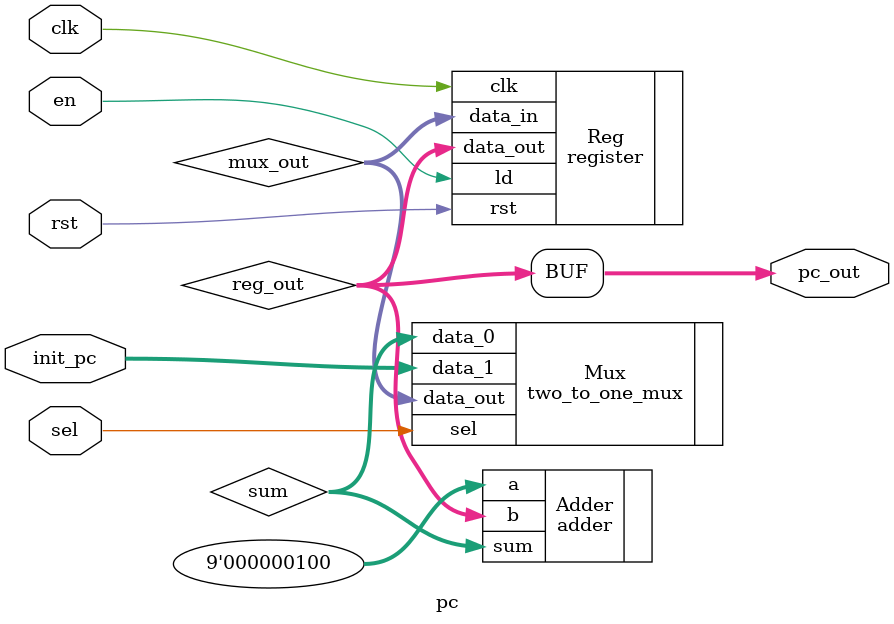
<source format=sv>
module pc(input clk,rst,sel,en,
    input[8:0] init_pc,
    output [8:0] pc_out
);
    wire [8:0]mux_out,reg_out,sum;

    // stores the desired memory address 

    adder #(9)Adder(.a(9'd4),.b(reg_out),.sum(sum));
    register #(9) Reg(.data_in(mux_out),.ld(en),.clk(clk),.rst(rst),.data_out(reg_out));
    two_to_one_mux Mux(.sel(sel),.data_0(sum),.data_1(init_pc),.data_out(mux_out));
    
    assign pc_out = reg_out;
endmodule
</source>
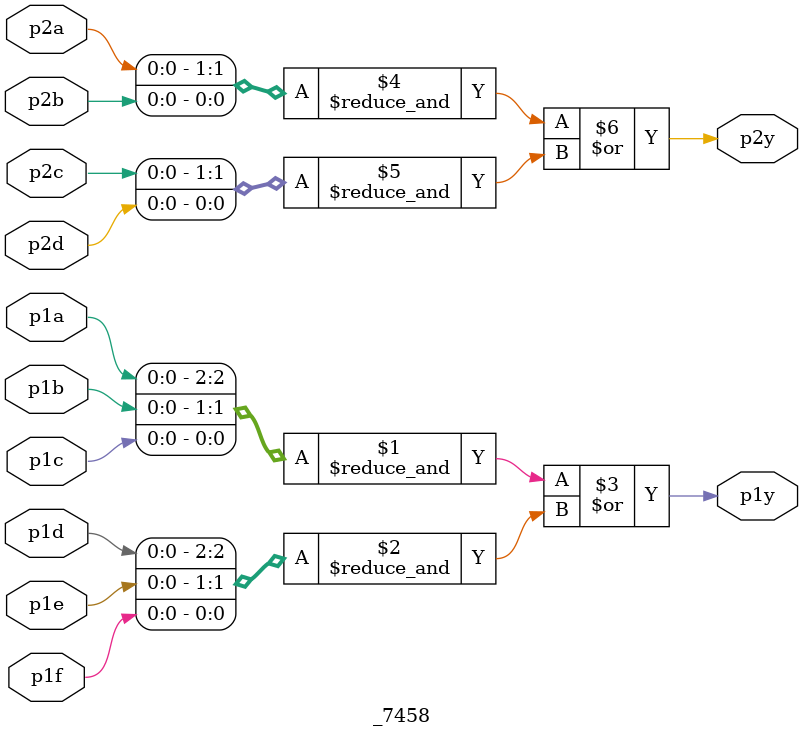
<source format=v>
module _7458(	// file.cleaned.mlir:2:3
  input  p1a,	// file.cleaned.mlir:2:23
         p1b,	// file.cleaned.mlir:2:37
         p1c,	// file.cleaned.mlir:2:51
         p1d,	// file.cleaned.mlir:2:65
         p1e,	// file.cleaned.mlir:2:79
         p1f,	// file.cleaned.mlir:2:93
         p2a,	// file.cleaned.mlir:2:107
         p2b,	// file.cleaned.mlir:2:121
         p2c,	// file.cleaned.mlir:2:135
         p2d,	// file.cleaned.mlir:2:149
  output p1y,	// file.cleaned.mlir:2:164
         p2y	// file.cleaned.mlir:2:178
);

  assign p1y = (&{p1a, p1b, p1c}) | (&{p1d, p1e, p1f});	// file.cleaned.mlir:5:10, :6:10, :7:10, :8:10, :9:10, :15:5
  assign p2y = (&{p2a, p2b}) | (&{p2c, p2d});	// file.cleaned.mlir:10:10, :11:10, :12:10, :13:10, :14:10, :15:5
endmodule


</source>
◆ ◆ ◆ ◆ ◆ ◆ ◆
- **What you need to do**
Wherever a line in the data above contains the word "source", copy that line.

- **Solution to this problem**
<source format=sv>
</source>
<source format=v>
</source>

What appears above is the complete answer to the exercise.